=== Problems to work on ===
(a) According to the passage on pain and fear, how do physical and mental pain compare in an MRI brain scan?
(b) Decide whether each statement agrees with the passage on pain and fear. Answer yes or no for each, and quote the words from the passage that settle it.
(i) Humans have four built-in reflexes for reacting to physical threat.
(ii) The brain has no need to interpret the pain signal.
(iii) Emotional fear can be called anxiety.
(c) Return the portion of the passage on pain and fear from "Pain is a part" to "basis for fear.", copying it word for word.

=== Reading passage ===
▼

Pain is a part of life, both physical and mental. In fact, they're indistinguishable in an MRI brain scan. Pain is an automatic signal that something may not be good for you, like an injury or an irritant. I say may not because the signal itself is just a message, and the brain must decide how to interpret the message.
Maybe the message is that a threat exists to our well-being. Maybe you burned your hand on a hot stove a long time ago. Now, you may be cautious when you approach it, even if it's not hot. From your memory of pain, you may even be afraid to get close to it. You may even avoid the kitchen altogether. We can understand this as one basis for fear.
Biologically and evolutionarily, we are equipped with four built-in reflexes to react to physical threat. Mediated by the nervous system, these reflexes are:
Fight - go on the offensive
Flight -get out of there
Freeze - like a deer in headlights
Appease -submit or placate the other
Just like the hot stove example above, emotional pain that we encounter through life can be stored in a type of emotional memory. While these are adaptive for responding to physical threats in the outside world, fight, flight, freeze, and appease often cause problems when we are reacting to emotional fear, which we can call anxiety. Anxiety tells us that some emotional pain has been triggered, and more often than not, our instinct is to move away from the pain using the four reflexes above.

▲

[Saved data entries]
▼

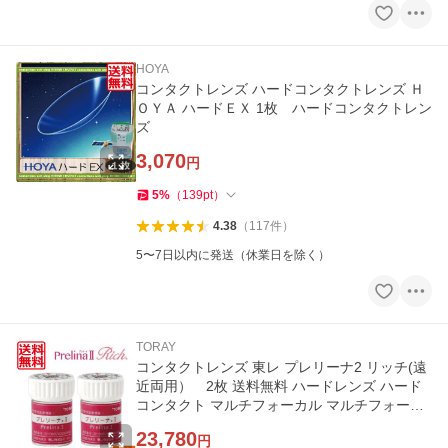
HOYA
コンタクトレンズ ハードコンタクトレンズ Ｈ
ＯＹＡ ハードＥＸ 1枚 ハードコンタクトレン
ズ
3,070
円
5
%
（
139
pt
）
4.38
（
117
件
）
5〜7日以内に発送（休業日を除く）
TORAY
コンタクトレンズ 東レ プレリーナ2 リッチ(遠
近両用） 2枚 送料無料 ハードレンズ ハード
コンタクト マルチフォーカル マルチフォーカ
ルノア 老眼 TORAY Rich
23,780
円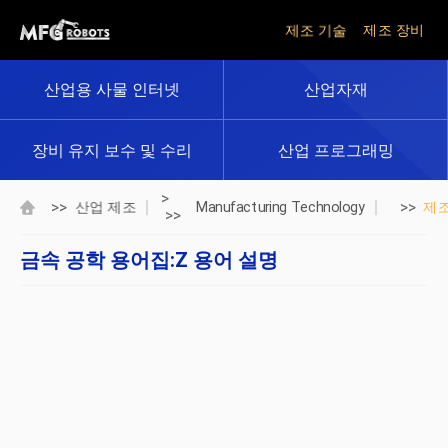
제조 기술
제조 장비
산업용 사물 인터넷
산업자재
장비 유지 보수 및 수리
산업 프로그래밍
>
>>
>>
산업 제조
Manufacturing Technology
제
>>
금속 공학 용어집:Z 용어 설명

▲
▼

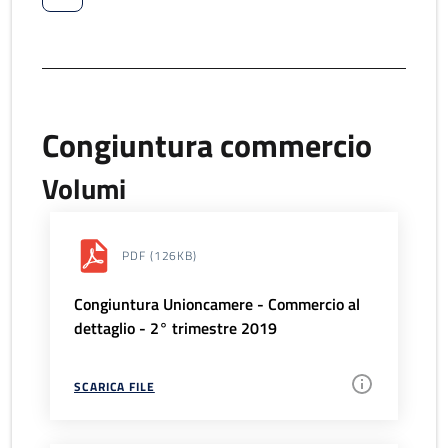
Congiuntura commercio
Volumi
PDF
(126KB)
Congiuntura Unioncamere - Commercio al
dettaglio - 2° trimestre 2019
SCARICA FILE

▲

=== Answer set ===
(a) They are indistinguishable.

(b)
(i) Yes: "we are equipped with four built-in reflexes to react to physical threat"
(ii) No: "the brain must decide how to interpret the message"
(iii) Yes: "emotional fear, which we can call anxiety"

(c)
Pain is a part of life, both physical and mental. In fact, they're indistinguishable in an MRI brain scan. Pain is an automatic signal that something may not be good for you, like an injury or an irritant. I say may not because the signal itself is just a message, and the brain must decide how to interpret the message.
Maybe the message is that a threat exists to our well-being. Maybe you burned your hand on a hot stove a long time ago. Now, you may be cautious when you approach it, even if it's not hot. From your memory of pain, you may even be afraid to get close to it. You may even avoid the kitchen altogether. We can understand this as one basis for fear.